• [PROVIDED DATA]:
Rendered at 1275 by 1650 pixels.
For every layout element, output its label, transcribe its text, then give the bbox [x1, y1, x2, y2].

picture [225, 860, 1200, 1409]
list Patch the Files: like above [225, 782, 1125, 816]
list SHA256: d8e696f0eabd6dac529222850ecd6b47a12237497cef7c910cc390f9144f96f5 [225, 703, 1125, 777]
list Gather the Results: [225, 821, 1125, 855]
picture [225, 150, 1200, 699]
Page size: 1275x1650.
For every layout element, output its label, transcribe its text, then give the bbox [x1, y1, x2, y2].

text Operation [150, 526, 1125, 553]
...
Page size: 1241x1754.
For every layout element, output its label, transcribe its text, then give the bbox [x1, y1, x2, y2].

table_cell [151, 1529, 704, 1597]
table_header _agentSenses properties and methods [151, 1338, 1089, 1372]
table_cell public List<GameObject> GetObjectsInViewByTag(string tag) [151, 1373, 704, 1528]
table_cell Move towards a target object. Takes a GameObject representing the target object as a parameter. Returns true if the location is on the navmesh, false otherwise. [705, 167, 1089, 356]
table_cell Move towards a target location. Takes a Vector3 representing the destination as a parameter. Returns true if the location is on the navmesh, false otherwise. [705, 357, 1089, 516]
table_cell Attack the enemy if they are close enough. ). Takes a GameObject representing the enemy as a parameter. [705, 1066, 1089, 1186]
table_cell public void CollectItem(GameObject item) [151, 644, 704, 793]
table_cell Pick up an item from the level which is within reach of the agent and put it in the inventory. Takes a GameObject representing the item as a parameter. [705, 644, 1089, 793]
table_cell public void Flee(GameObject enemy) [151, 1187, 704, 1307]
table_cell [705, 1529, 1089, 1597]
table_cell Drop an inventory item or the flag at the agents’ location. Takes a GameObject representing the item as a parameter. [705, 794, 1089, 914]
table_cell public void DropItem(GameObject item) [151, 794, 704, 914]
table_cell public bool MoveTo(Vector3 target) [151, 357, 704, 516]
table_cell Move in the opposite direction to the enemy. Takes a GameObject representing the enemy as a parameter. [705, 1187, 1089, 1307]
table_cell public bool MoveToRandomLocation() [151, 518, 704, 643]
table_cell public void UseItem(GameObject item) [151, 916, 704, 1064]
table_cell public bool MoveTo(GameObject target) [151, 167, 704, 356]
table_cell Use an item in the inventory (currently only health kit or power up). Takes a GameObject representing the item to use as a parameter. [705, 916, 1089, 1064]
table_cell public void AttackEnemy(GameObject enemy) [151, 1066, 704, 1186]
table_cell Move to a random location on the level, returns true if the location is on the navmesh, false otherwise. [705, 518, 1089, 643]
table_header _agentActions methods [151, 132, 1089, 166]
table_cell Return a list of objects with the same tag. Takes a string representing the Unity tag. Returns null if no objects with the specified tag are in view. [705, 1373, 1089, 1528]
...
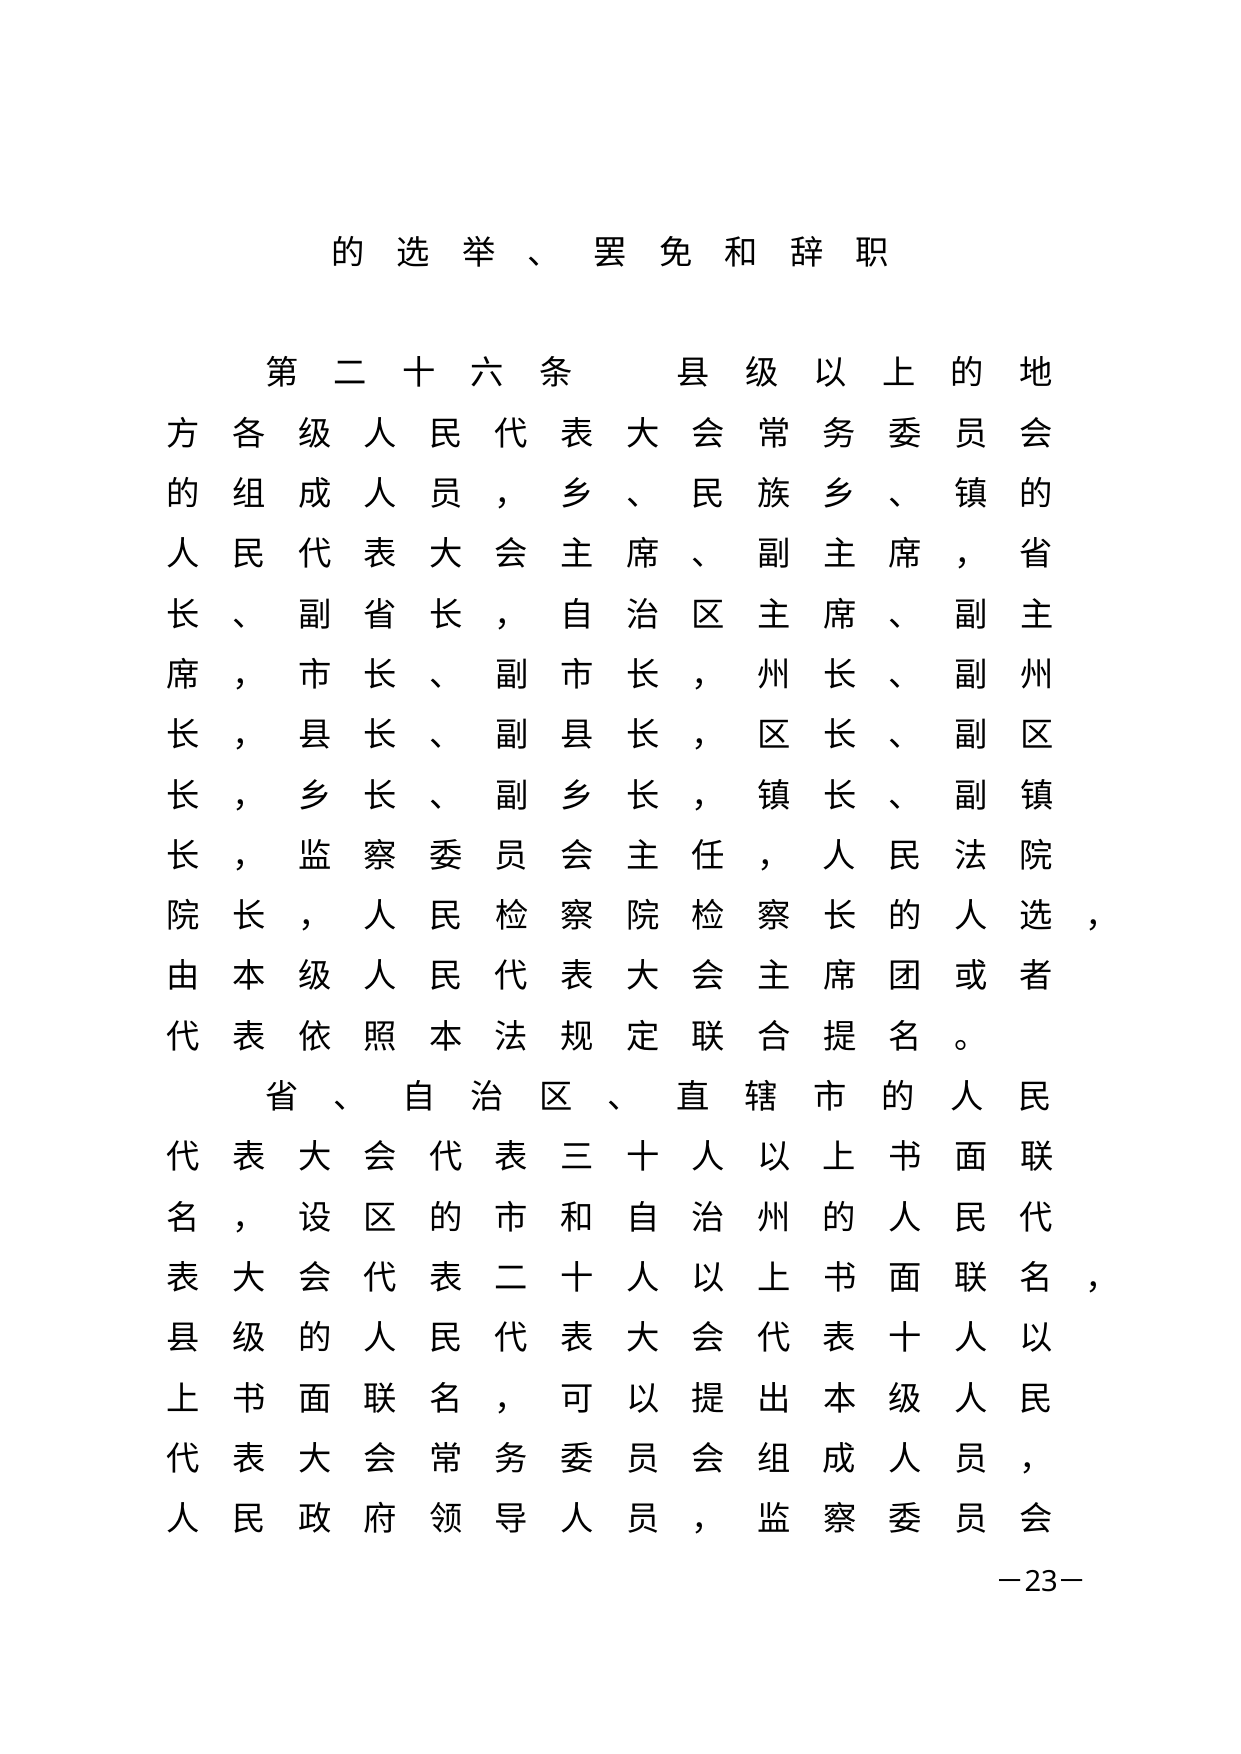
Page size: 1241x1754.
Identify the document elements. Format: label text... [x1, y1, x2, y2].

• [ABOUT THIS TASK]: Each line above from the one with "Rendered at 1275 by 1650 pixels." up to and including the one with "Page size: 1275x1650." must be set down exactly, and no line outside that span may appear.

• [THE ANSWER]:
Rendered at 1275 by 1650 pixels.
For every layout element, output its label, transcribe its text, then give the bbox [x1, y1, x2, y2].

picture [225, 860, 1200, 1409]
list Patch the Files: like above [225, 782, 1125, 816]
list SHA256: d8e696f0eabd6dac529222850ecd6b47a12237497cef7c910cc390f9144f96f5 [225, 703, 1125, 777]
list Gather the Results: [225, 821, 1125, 855]
picture [225, 150, 1200, 699]
Page size: 1275x1650.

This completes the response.